* Goal of the exercise
Once you find the line with "- Added colored text" in the data that follows, repeat it and every line after it exactly, through the line with "Initial Automatic Mod Upload".

* Stored data entries
____________
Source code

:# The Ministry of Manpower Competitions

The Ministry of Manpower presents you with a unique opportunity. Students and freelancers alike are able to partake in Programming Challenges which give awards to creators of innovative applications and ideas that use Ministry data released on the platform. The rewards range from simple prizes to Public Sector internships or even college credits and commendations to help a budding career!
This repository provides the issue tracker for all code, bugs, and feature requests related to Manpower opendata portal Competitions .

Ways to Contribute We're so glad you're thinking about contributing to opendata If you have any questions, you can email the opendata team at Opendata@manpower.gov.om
____________
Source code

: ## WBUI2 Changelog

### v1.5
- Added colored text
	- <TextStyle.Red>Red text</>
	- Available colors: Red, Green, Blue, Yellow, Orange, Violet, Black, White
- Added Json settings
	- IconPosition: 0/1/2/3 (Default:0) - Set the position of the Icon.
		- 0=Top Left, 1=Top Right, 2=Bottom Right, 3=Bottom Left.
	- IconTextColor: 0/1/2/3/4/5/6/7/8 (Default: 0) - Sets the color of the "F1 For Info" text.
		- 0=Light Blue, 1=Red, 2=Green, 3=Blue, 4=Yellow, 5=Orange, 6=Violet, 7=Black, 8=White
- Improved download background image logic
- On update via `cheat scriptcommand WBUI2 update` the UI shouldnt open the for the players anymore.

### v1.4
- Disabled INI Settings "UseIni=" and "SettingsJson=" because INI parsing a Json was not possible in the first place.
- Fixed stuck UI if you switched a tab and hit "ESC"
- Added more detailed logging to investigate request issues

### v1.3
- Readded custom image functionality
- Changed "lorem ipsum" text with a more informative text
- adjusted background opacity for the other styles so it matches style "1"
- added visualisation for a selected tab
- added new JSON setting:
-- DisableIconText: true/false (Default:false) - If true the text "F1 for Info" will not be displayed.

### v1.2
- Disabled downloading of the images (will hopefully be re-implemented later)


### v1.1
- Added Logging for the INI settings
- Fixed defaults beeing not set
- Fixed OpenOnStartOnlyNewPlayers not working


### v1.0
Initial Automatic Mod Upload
____________
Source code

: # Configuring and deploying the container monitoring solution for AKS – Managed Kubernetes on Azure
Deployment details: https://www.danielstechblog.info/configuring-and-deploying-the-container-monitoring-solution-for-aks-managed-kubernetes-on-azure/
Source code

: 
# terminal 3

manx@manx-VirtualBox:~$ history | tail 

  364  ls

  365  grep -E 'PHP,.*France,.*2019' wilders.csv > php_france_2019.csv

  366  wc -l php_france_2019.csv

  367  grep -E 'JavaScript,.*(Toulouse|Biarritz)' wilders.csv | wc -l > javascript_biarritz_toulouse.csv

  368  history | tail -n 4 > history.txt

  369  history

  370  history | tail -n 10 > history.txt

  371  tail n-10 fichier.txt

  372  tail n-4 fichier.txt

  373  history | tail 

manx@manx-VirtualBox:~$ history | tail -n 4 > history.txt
____________
* Solution for this task
- Added colored text
	- <TextStyle.Red>Red text</>
	- Available colors: Red, Green, Blue, Yellow, Orange, Violet, Black, White
- Added Json settings
	- IconPosition: 0/1/2/3 (Default:0) - Set the position of the Icon.
		- 0=Top Left, 1=Top Right, 2=Bottom Right, 3=Bottom Left.
	- IconTextColor: 0/1/2/3/4/5/6/7/8 (Default: 0) - Sets the color of the "F1 For Info" text.
		- 0=Light Blue, 1=Red, 2=Green, 3=Blue, 4=Yellow, 5=Orange, 6=Violet, 7=Black, 8=White
- Improved download background image logic
- On update via `cheat scriptcommand WBUI2 update` the UI shouldnt open the for the players anymore.

### v1.4
- Disabled INI Settings "UseIni=" and "SettingsJson=" because INI parsing a Json was not possible in the first place.
- Fixed stuck UI if you switched a tab and hit "ESC"
- Added more detailed logging to investigate request issues

### v1.3
- Readded custom image functionality
- Changed "lorem ipsum" text with a more informative text
- adjusted background opacity for the other styles so it matches style "1"
- added visualisation for a selected tab
- added new JSON setting:
-- DisableIconText: true/false (Default:false) - If true the text "F1 for Info" will not be displayed.

### v1.2
- Disabled downloading of the images (will hopefully be re-implemented later)


### v1.1
- Added Logging for the INI settings
- Fixed defaults beeing not set
- Fixed OpenOnStartOnlyNewPlayers not working


### v1.0
Initial Automatic Mod Upload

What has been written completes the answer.